§ ASSIGNED TASK
Treat the line containing "государственная медицинская академия" as the first line and the final line of the material below as the last; reproduce that range exactly.

[RECORD EXTRACTS — start]

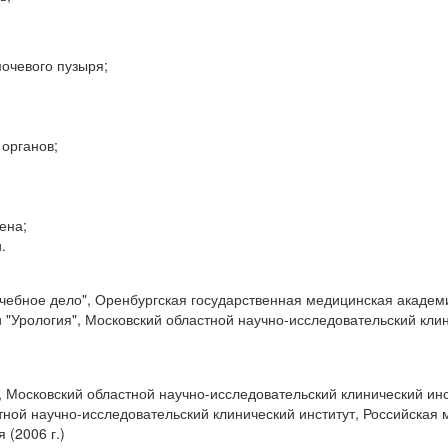
мочевого пузыря;
органов;
ена;
.
чебное дело", Оренбургская государственная медицинская академия
"Урология", Московский областной научно-исследовательский клин
", Московский областной научно-исследовательский клинический инст
стной научно-исследовательский клинический институт, Российская
 (2006 г.)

[RECORD EXTRACTS — finish]

§ SOLUTION FOR THIS EXERCISE
чебное дело", Оренбургская государственная медицинская академия
"Урология", Московский областной научно-исследовательский клин
", Московский областной научно-исследовательский клинический инст
стной научно-исследовательский клинический институт, Российская
 (2006 г.)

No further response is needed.